[zeromq-dev] possible ZeroMQ bugs
Martin Sustrik
sustrik at 250bpm.com
Tue Jan 11 08:32:47 CET 2011
Hi Shannon,
I'm going to answer on libzmq level, pyzmq devs may elaborate on
interactions with python
> I think I may have found a few bugs, although I have a suspicion they
> may have been covered before. Hopefully there's I can point out at
> least one a couple new ones, though ;)
>
> My sample code is here: http://pastebin.com/4FC89sNc
>
> 1. In the code, if you replace tcp://127.0.0.1:7676 with
> http://127.0.0.1:7676 (i.e. if your fingers accidentally type "http"
> instead of "tcp"), you don't get an error.
I'm getting "protocol not supported" error.
> 2. In the code, if you replace tcp://127.0.0.1:7676 with
> tcp://localhost:7676, it says "No such device" which is kind of a
> mysterious error. "Hostnames are not allowed" might be better when
> you're dealing with tcp://.
The meaning of error is: With bind, you bind to a network interface, not
a host.
The error is ENODEV. Have a look at POSIX error codes. Feel free to
propose one that describes the problem better.
> 3. If you run the code as is, it'll hang forever in context.term(). I
> think it has to do with the fact that I have two threads. However,
> the code is very simple, and by the type context.term() is run, one
> thread has joined with the other. I don't see any reason why the code
> should hang.
Not to hang you have to:
1. Close all the sockets prior to calling zmq_term().

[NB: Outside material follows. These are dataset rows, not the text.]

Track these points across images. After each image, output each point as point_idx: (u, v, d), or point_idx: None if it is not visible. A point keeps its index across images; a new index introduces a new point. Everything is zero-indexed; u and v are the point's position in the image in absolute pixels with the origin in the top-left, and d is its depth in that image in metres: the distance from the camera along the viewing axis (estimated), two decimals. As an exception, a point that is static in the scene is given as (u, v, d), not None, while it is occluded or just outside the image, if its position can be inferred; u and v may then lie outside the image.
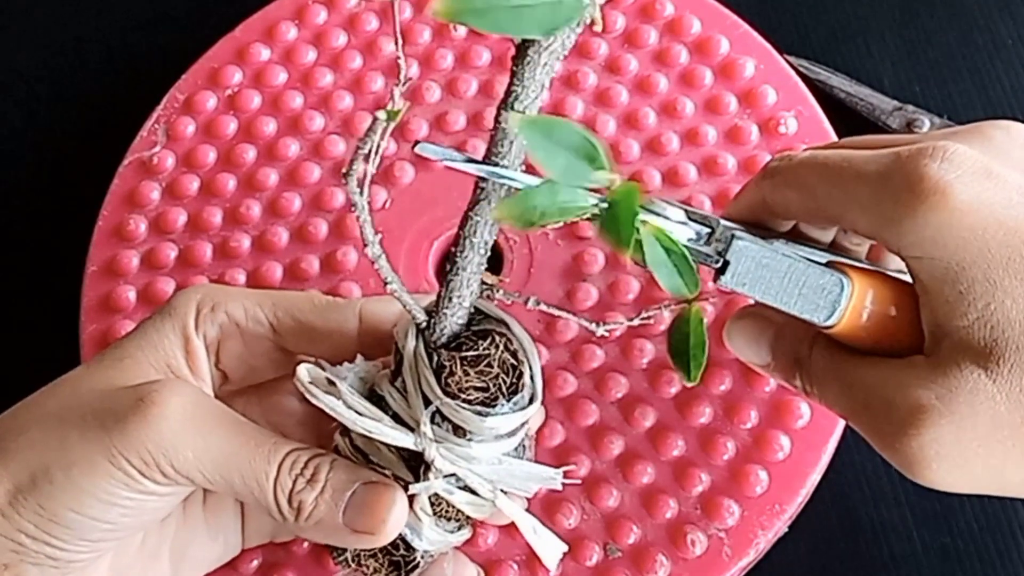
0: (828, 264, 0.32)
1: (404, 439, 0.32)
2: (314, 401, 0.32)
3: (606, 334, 0.43)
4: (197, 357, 0.34)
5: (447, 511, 0.33)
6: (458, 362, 0.31)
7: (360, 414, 0.32)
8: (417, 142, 0.33)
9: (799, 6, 0.54)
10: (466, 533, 0.34)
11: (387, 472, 0.33)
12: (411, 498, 0.32)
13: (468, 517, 0.34)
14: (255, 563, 0.41)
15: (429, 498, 0.32)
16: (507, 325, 0.32)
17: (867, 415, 0.32)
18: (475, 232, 0.30)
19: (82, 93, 0.56)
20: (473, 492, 0.33)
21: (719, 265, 0.32)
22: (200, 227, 0.48)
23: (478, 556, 0.40)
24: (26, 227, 0.53)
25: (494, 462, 0.32)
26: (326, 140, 0.49)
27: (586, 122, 0.48)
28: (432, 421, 0.31)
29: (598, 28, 0.27)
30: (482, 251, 0.30)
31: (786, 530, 0.41)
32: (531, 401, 0.32)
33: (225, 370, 0.35)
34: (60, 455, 0.30)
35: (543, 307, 0.34)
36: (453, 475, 0.32)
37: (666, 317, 0.43)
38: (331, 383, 0.32)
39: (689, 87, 0.49)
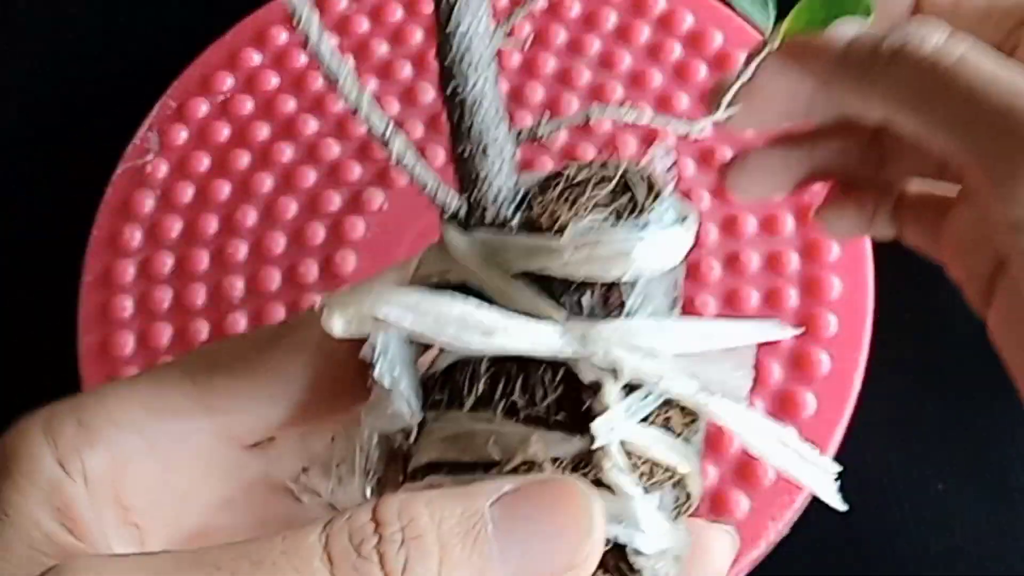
0: None
1: (547, 333, 0.20)
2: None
3: None
4: (74, 511, 0.22)
5: (642, 469, 0.22)
6: (548, 201, 0.21)
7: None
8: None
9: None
10: (685, 531, 0.23)
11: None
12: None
13: (673, 477, 0.22)
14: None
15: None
16: None
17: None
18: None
19: (73, 102, 0.56)
20: (665, 427, 0.22)
21: None
22: (196, 235, 0.48)
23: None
24: (19, 239, 0.52)
25: (669, 342, 0.22)
26: (321, 143, 0.49)
27: (582, 118, 0.48)
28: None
29: None
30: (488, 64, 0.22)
31: (787, 531, 0.41)
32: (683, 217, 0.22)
33: (132, 508, 0.23)
34: None
35: None
36: (632, 389, 0.21)
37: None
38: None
39: (683, 81, 0.49)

2. Set ZMQ_LINGER socket option to 0 on all sockets to prevent 0MQ to
try to send the pending data on zmq_term().
> By the way, it hangs hard--you have to kill -9 it.
That's interesting. Possibly one more stange interaction with python VM.
> 4. In general, the code doesn't respond well to keyboard interrupts.
> For instance, even if you comment out all the lines that start with
> thread in my code sample, hitting Cntl-C doesn't really do the right
> thing. I've seen it fail in 3 different ways, but I've never seen it
> raise a KeyboardInterrupt and exit the program. I'm just going to
> take a guess and say that it may be necessary to mark ZeroMQ's thread
> as a daemon thread, but I haven't looked at the code.
There have been extensive discussion about that one. The conclusion is
that POSIX signal system is fundamentally broken and 100% correct
handling of SIGINT is *impossible*.
Anyway, individual cases may be addressed to behave correctly in most
cases. Please, do report the problems you have seen.